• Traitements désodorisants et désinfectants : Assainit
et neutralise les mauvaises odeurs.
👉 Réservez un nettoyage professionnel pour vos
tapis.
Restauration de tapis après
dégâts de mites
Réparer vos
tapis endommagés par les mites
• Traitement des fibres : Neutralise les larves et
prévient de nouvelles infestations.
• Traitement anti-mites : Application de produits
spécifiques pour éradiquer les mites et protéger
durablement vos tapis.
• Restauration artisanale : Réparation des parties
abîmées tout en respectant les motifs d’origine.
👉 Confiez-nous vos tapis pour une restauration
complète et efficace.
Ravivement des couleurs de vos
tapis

| Exercise prompt |
Give back the entire listing exactly as it was written.

| Answer below |
• Traitements désodorisants et désinfectants : Assainit
et neutralise les mauvaises odeurs.
👉 Réservez un nettoyage professionnel pour vos
tapis.
Restauration de tapis après
dégâts de mites
Réparer vos
tapis endommagés par les mites
• Traitement des fibres : Neutralise les larves et
prévient de nouvelles infestations.
• Traitement anti-mites : Application de produits
spécifiques pour éradiquer les mites et protéger
durablement vos tapis.
• Restauration artisanale : Réparation des parties
abîmées tout en respectant les motifs d’origine.
👉 Confiez-nous vos tapis pour une restauration
complète et efficace.
Ravivement des couleurs de vos
tapis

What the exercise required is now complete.